### Page extract
******

I'm thinking the Syrian treehugger hackers were behind these fishing forum hacks.


----------



## sand flea (Oct 24, 1999)

I don't believe this was an ideological attack from any organized group. Like I said, tons of forums got hit with this hack because of a vulnerability that wasn't patched. (If you run a forum elsewhere and haven't been hit yet, for the love of God make sure you haven't left any files in your /install/ folder. You do not want this mess.) These things happen from time to time. I'm just happy that we didn't appear to have any individual accounts compromised or have malware installed. Other sites have gotten hit much harder.


----------



## solid7 (Dec 31, 2010)

Will you be doing a vBulletin update in the near future?


----------



## sand flea (Oct 24, 1999)

solid, everything is patched and should be safe for now. I'm hanging back on upgrading to 5.x. Having some serious doubts about their future as a platform. They stopped innovating a long time ago, their release cycle is half-assed, and their commitment to security is sloppy. I'll definitely let y'all know before I make any major decisions though. We're on a stable release for the time being and things should chug along fine. I'd really like to return to the way P&S was back in the day, running a more magazine-style front page, but it takes a lot of time and money to crank out articles, not to mention the pain in the neck of running a content management system along with a forum. I'm all ears if anyone wants to suggest a better solution.

Alright, enough nerd stuff. Back to the fishing!


----------



## DANtheJDMan (Aug 29, 2012)

******

### Work instruction 1
In the forum thread, which folder does sand flea warn other forum operators not to leave any files in?
### Work instruction 2
Pick up the forum thread about the fishing forum hack with the next post.

### Information provided
******

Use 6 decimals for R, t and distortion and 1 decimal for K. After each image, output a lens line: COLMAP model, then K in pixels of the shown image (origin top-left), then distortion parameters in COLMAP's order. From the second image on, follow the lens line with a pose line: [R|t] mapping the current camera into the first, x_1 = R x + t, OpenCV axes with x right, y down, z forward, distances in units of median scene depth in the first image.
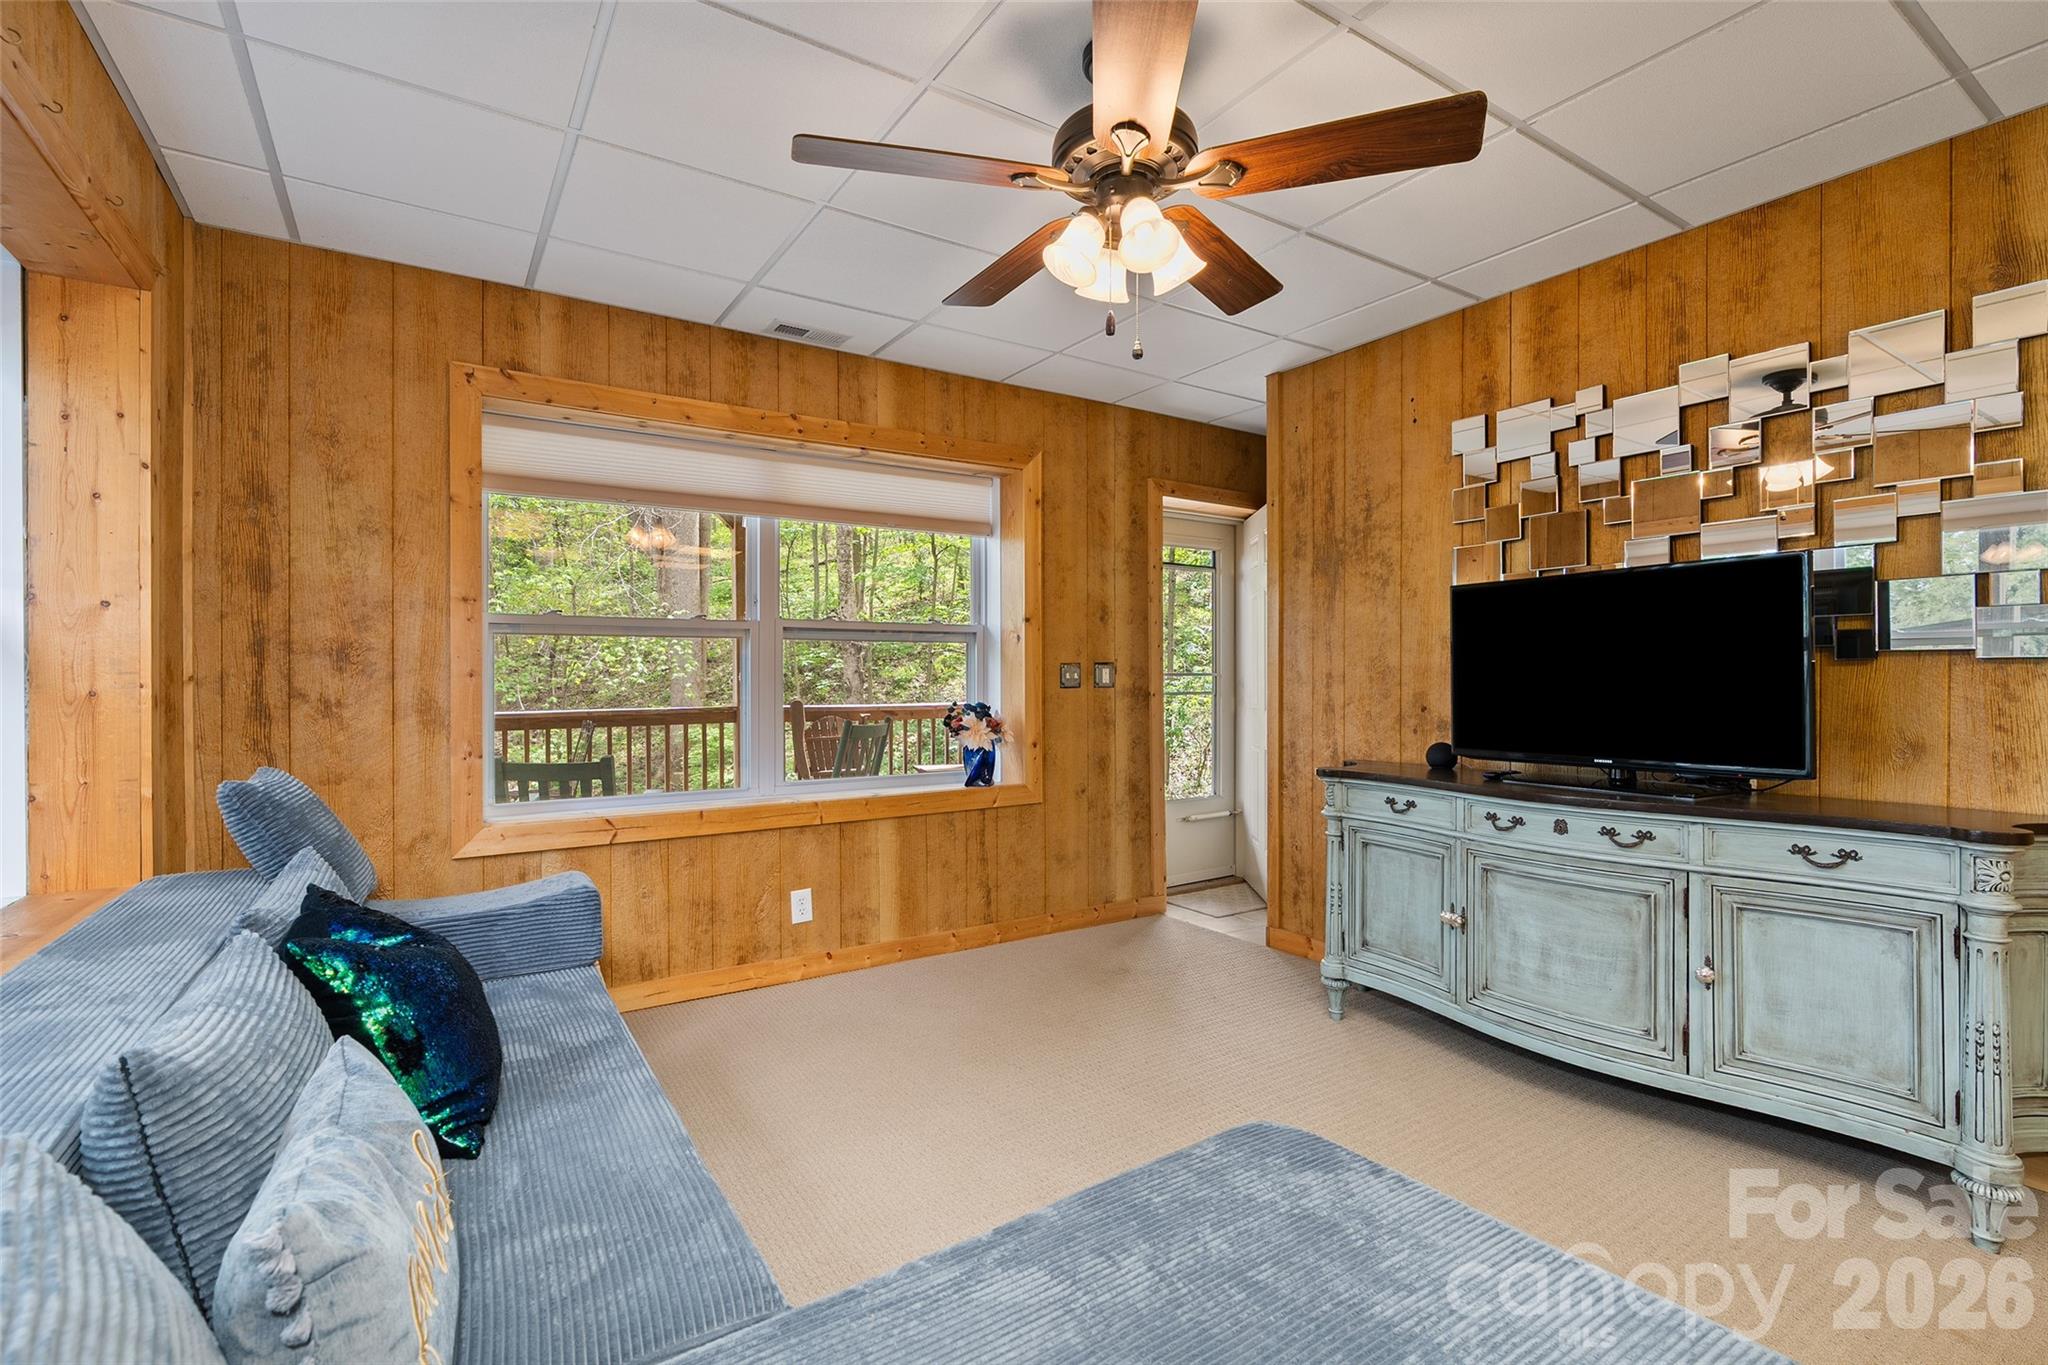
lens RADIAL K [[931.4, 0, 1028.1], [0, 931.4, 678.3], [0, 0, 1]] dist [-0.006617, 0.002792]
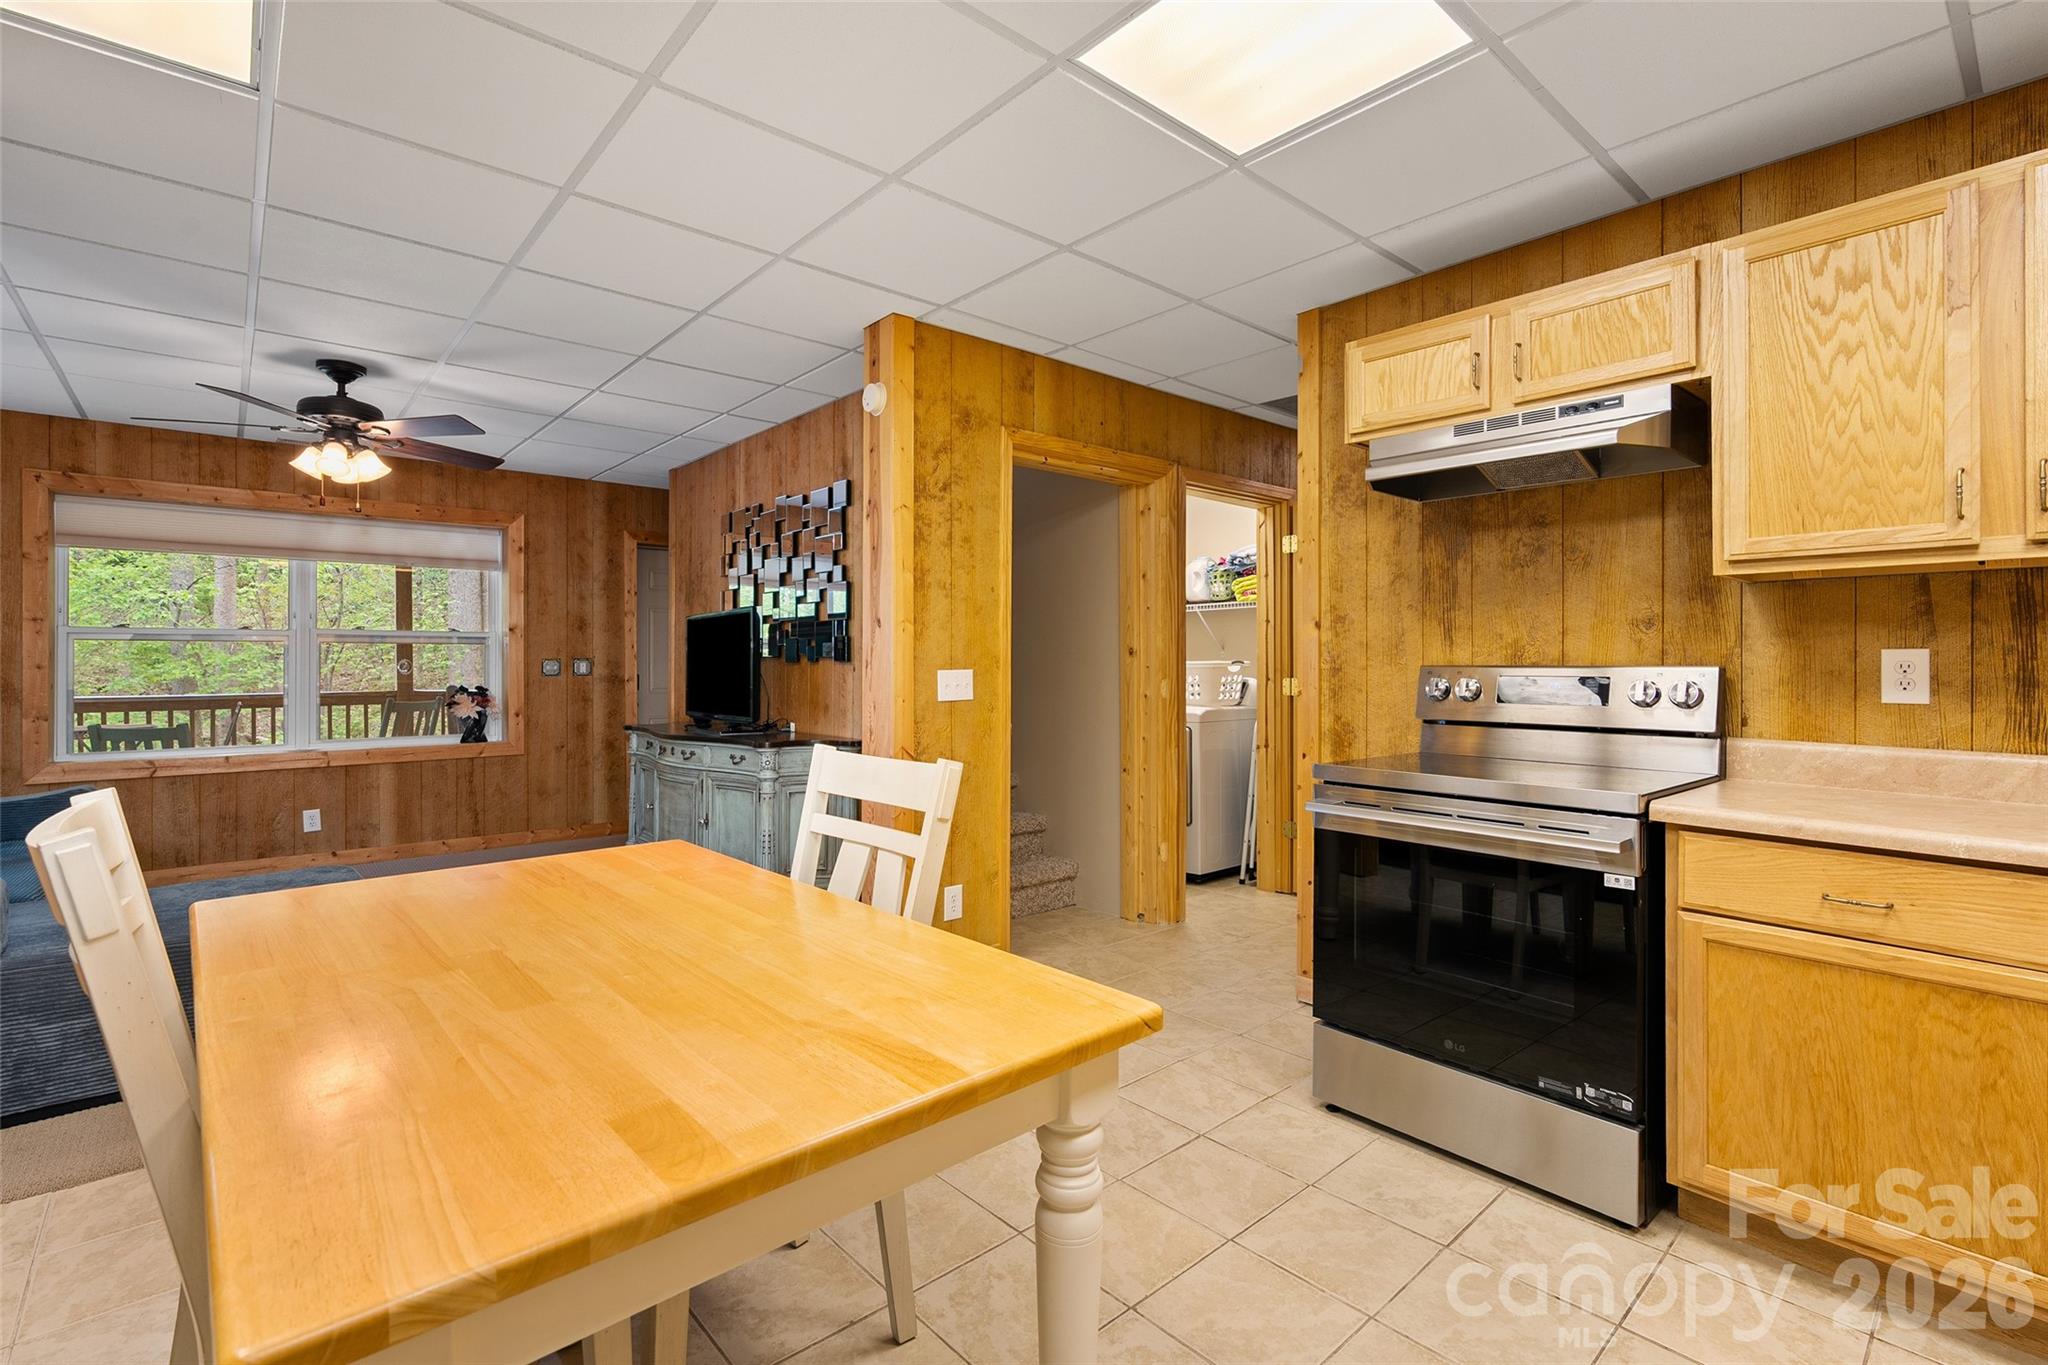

******

### Task response 1
The /install/ folder.

### Task response 2
I thought I was loosing my mind until I saw this thread. I posted about a Star Stellar and looked today and it was gone like I never posted. Ok I'm a little slow.


----------



## NC KingFisher (Nov 20, 2011)

Scooter would have got it first, but he lost his glasses. As usual, they were behind the bengay


----------



## solid7 (Dec 31, 2010)

NC KingFisher said:


> Scooter would have got it first, but he lost his glasses. As usual, they were behind the bengay


You said "Shooter" and "bengay" in the same sentence. Sounds like a Little Johnny joke in the making. Even better yet, sounds like a new thread in the making.


----------



## dudeondacouch (Apr 6, 2010)

sand flea said:


> ...but it takes a lot of time and money to crank out articles...


Just let us write the articles. It'll go great, I swear!


----------



## ruddyduck (Nov 17, 2005)

Thanks for fixing the site and your time


----------



## fishhead (Oct 18, 2004)

Thanks for cleaning up the mess Matt!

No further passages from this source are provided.